> Dataset extract:
# # # #
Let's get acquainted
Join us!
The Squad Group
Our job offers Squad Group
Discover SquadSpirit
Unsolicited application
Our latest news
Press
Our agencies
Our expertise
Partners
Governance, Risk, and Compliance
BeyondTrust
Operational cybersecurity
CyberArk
# # # #
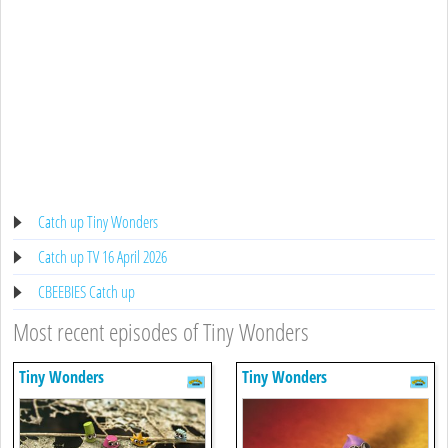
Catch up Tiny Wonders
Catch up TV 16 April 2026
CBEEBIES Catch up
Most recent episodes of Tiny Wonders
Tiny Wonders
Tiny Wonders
# # # #
> What is required: Identify each line of the items that contains the word "Wonders", and copy those lines out in full.

> Answer section:
Catch up Tiny Wonders
Most recent episodes of Tiny Wonders
Tiny Wonders
Tiny Wonders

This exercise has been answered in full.